Not only do the desks electronically convert from standing to sitting desks, but the company also has a standing conference room and a high table. It has a wellness room with dedicated private space for new mothers to pump breast milk at work. The file cabinets along the wall double as cushioned benches.
Recently, Jeremy Neuer, a senior vice president and workplace strategist, and Lenny Beaudoin, senior managing director at CBRE’s global workplace strategy practice, spoke about how this open-address approach to workplace design impacts a company’s productivity and bottom line.
NJBIZ: What workspace design trends are you seeing among your clients?
Lenny Beaudoin: Companies have always wanted to have efficient workplaces, but what is changing is they are now challenging their traditional notions of how to allocate space. Many clients want to do more with less, but still make their people happy.
If you go back 10 or 15 years ago, most organizations that were trying to do more with less space were just creating smaller work environments. They moved people out of offices, into open floor plans and condensed the square footage overall. But that didn’t make people happy. Those types of work environments are lampooned today.
If you really want to make your people happy, you have to break the notions that one person equals one space. When you start to think of the workplace as an experience and give people more choice in how they share that space, you can drive much more efficiency as well as drive culture and engagement. For a work environment to be competitive in the future, it has to align to the lifestyle of the people you want to recruit to work there.
NJBIZ: How has the new setup of the East Brunswick office impacted productivity?
Jeremy Neuer: I first saw this type of workplace environment in our Los Angeles office and I was sold on it within six hours of being there. I knew we would make more money and be more effective at our jobs by going to this environment. It’s a game-changer as both a recruitment tool and as a business development tool. As we bring clients to our office, it speaks to the talent we have within our company and the vision we have. Our old space didn’t do that.
One of the best things about our new workplace is that our junior members are learning so much more. In the way we used to work, I would sit in my office and the junior people would sit at their desks and I’d call them in occasionally to go over something. Now, my team sits in a pocket in an open space. I can listen to them on their calls and they can listen to me. They are learning by osmosis. I’m able to coach them in real time and the interaction we have during the course of business is taken to the next level. Being out in the open accelerates their learning curve, which means we are able to give clients a higher level of service.
Employees just bring their laptops, log in to the Wi-Fi, adjust their desks for sitting or standing and start working. We could sit in different seats every day depending on who we are working with on a particular project. Recently, I was in the office from 8 a.m. to 1 p.m. and worked in four different places.
This setup has allowed us to increase our capacity by more than 50 percent. We can take exactly the same space and keep adding people. We can move in five or six more teams of people; we don’t have to move or take down any walls.
NJBIZ: Did you receive any pushback from employees when you moved to the new office?
JN: Of course we did. But once employees saw how much easier it was to interact with each other and how much faster we were able to get things done, we had their buy in. Some people had drawers full of files, so we scanned all the paper for them. You have to make the change as easy as possible for your people.
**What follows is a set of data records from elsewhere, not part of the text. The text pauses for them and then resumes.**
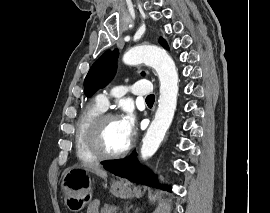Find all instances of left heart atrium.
I'll list each match as a JSON object with an SVG mask.
<instances>
[{
  "mask_svg": "<svg viewBox=\"0 0 270 213\" xmlns=\"http://www.w3.org/2000/svg\"><path fill=\"white\" fill-rule=\"evenodd\" d=\"M119 121L126 139L128 140V142H130L131 139L133 138L135 129V120L133 114L130 111H128L121 117Z\"/></svg>",
  "mask_w": 270,
  "mask_h": 213,
  "instance_id": "obj_1",
  "label": "left heart atrium"
}]
</instances>
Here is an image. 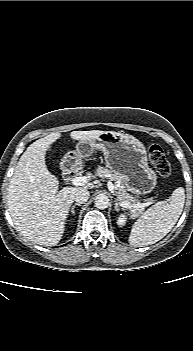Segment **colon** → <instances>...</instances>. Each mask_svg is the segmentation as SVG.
<instances>
[{
  "instance_id": "colon-1",
  "label": "colon",
  "mask_w": 193,
  "mask_h": 351,
  "mask_svg": "<svg viewBox=\"0 0 193 351\" xmlns=\"http://www.w3.org/2000/svg\"><path fill=\"white\" fill-rule=\"evenodd\" d=\"M149 160L158 174L166 178L170 175L171 167L164 154L163 149L157 144H151L148 147Z\"/></svg>"
}]
</instances>
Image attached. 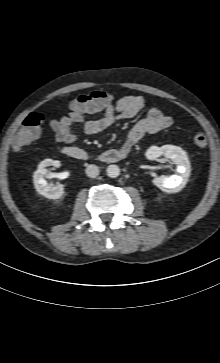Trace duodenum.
<instances>
[{
    "instance_id": "1",
    "label": "duodenum",
    "mask_w": 220,
    "mask_h": 363,
    "mask_svg": "<svg viewBox=\"0 0 220 363\" xmlns=\"http://www.w3.org/2000/svg\"><path fill=\"white\" fill-rule=\"evenodd\" d=\"M129 151L130 150L124 146L120 149L106 150L97 156V160L107 164L116 163L125 159L128 156ZM62 153L67 157L79 161H88L91 159V155L86 150L81 148L65 147L63 148Z\"/></svg>"
}]
</instances>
When a company does a move like we just did, the message delivered to employees cannot be about what they are losing. You have to show them what you are giving to help them do their jobs better. Now we access our files from anywhere using desktops, laptops and phones. The technology was given to us not just so we can work from anywhere in the office, but from anywhere at all.
LB: When people go through office initiatives like this — and this is about change management — you can’t show up and say, ‘We need you to get rid of your files because you will have less space.’ That’s not how we approached it. We looked at the business problem that we could solve. We wanted to make information more accessible. We wanted our teams to be able to access files from anywhere and to be able to coordinate with each other without being tethered to files in the office.
NJBIZ: What advice would you have for companies considering this type of initiative?
LB: Don’t expect to get people wildly enthusiastic about change. The best thing you can do is to get them to suspend disbelief. The way to accomplish that is by really understanding how you can support the way employees work so they develop the confidence to trust you and try it.
The other part of my advice is to be bold and courageous. In a lot of instances of organizations going though workplace change, they try to negotiate the outcome with employees, which means they meet in the middle and don’t satisfy anyone exceptionally well. The most compelling work environments have a clear and bold vision, and execute that vision. They have the courage to do that, then they bring their people along.